Schreibe alle wörtlichen Aussagen von Thomas Jordan heraus, die im Textauszug in Anführungszeichen stehen.

#### Textauszug:
---

Für die Exportfirmen ist die Durststrecke bald vorbei: «Die Exportindustrie könnte schon Ende dieses Jahres leicht vom Aufschwung im Ausland profitieren», sagt Thomas Jordan im Interview mit der «Handelszeitung». «Wir gehen davon aus, dass sich der Abschwung in Amerika, aber auch in Europa über die nächsten Monate deutlich verlangsamt.» Daher besteht laut dem Direktionsmitglied der Nationalbank auch für die Schweizer Wirtschaft Grund zur Hoffnung: «Wir erwarten für die Schweiz positive Impulse aus dem Ausland.» Allerdings sei unser Land später als die USA und unsere Nachbarländer in die Rezession gerutscht. Daher werde es hierzulande länger dauern, bis die Erholung richtig einsetzt. «Mitte 2010 sollte das Wachstum des Bruttoinlandproduktes (BIP) in der Schweiz wieder in den positiven Bereich zurückkehren.»

Das 1. Semester 2010 wer- de allerdings noch negative Wachstumsraten bringen. «Der Abschwung schwächt sich aber kontinuierlich ab.» Ein rascher Aufschwung mit hohen Wachstumsraten wie vor der Krise sei aber illusorisch. Die steigende Arbeitslosigkeit werde den Konsum belasten und auch bei den Investitionen seien keine enormen Zuwächse zu erwarten. «Die Arbeitslosigkeit dürfte erst 2011 wieder zurückgehen.» Daher werde die breite Bevölkerung die Wende wohl erst im übernächsten Jahr richtig spüren. Bereits vorweggenommen wird die Erholung von den Börsen: «Die sich abzeichnende Rückkehr der Weltwirtschaft zur Normalität könnte die positive Stimmung sogar noch weiter beflügeln», sagt Jordan.

---

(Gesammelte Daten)
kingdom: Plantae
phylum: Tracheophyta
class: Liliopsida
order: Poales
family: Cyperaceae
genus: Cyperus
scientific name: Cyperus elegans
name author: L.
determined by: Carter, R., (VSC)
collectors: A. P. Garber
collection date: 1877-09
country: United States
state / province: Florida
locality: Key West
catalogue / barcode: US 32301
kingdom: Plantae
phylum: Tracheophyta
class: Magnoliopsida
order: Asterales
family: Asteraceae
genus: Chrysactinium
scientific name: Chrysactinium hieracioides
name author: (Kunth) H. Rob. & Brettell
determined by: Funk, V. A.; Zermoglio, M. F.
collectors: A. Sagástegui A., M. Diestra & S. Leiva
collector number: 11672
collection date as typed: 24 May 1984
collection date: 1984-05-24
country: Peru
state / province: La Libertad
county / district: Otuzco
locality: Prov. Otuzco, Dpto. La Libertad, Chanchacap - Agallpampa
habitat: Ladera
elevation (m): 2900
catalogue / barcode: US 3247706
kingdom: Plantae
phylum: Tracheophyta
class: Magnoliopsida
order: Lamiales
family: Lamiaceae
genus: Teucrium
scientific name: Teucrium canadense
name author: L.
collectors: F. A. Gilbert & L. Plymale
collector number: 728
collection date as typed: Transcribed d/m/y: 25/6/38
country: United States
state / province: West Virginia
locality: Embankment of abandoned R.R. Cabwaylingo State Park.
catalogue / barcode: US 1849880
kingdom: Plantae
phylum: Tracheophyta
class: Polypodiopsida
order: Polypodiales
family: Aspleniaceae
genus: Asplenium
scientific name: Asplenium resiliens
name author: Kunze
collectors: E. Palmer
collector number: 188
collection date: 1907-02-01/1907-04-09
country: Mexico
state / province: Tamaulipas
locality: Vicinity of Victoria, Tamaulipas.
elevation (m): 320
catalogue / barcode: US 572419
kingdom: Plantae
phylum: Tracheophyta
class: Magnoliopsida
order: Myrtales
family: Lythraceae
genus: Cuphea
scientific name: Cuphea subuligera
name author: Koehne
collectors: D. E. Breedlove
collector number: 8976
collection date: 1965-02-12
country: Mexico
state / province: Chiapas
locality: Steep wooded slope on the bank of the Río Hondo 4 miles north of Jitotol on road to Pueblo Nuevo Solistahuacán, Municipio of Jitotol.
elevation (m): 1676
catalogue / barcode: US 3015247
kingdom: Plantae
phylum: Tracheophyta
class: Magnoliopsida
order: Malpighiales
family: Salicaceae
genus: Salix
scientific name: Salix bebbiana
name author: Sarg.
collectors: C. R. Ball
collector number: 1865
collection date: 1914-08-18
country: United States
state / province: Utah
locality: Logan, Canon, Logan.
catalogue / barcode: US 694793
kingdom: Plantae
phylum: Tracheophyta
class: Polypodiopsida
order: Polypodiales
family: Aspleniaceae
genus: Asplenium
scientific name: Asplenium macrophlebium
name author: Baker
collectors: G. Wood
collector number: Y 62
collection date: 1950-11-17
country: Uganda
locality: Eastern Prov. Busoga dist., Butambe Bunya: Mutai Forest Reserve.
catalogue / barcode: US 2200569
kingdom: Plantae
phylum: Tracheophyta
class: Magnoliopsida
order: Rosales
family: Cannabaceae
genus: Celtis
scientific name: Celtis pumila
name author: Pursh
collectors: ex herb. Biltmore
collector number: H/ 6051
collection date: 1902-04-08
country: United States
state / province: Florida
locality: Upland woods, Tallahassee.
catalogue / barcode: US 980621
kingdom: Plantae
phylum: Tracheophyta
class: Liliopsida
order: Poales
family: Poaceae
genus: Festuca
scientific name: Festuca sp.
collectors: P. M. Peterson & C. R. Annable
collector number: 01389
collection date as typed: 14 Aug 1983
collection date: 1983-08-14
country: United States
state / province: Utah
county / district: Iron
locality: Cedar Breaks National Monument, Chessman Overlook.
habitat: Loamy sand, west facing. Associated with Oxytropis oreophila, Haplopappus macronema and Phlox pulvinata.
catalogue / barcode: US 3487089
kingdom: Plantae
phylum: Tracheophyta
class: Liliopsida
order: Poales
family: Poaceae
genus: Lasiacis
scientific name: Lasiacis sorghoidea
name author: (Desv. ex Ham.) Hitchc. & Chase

---

#### Antwortfeld:
«Die Exportindustrie könnte schon Ende dieses Jahres leicht vom Aufschwung im Ausland profitieren»
«Wir gehen davon aus, dass sich der Abschwung in Amerika, aber auch in Europa über die nächsten Monate deutlich verlangsamt.»
«Wir erwarten für die Schweiz positive Impulse aus dem Ausland.»
«Mitte 2010 sollte das Wachstum des Bruttoinlandproduktes (BIP) in der Schweiz wieder in den positiven Bereich zurückkehren.»
«Der Abschwung schwächt sich aber kontinuierlich ab.»
«Die Arbeitslosigkeit dürfte erst 2011 wieder zurückgehen.»
«Die sich abzeichnende Rückkehr der Weltwirtschaft zur Normalität könnte die positive Stimmung sogar noch weiter beflügeln»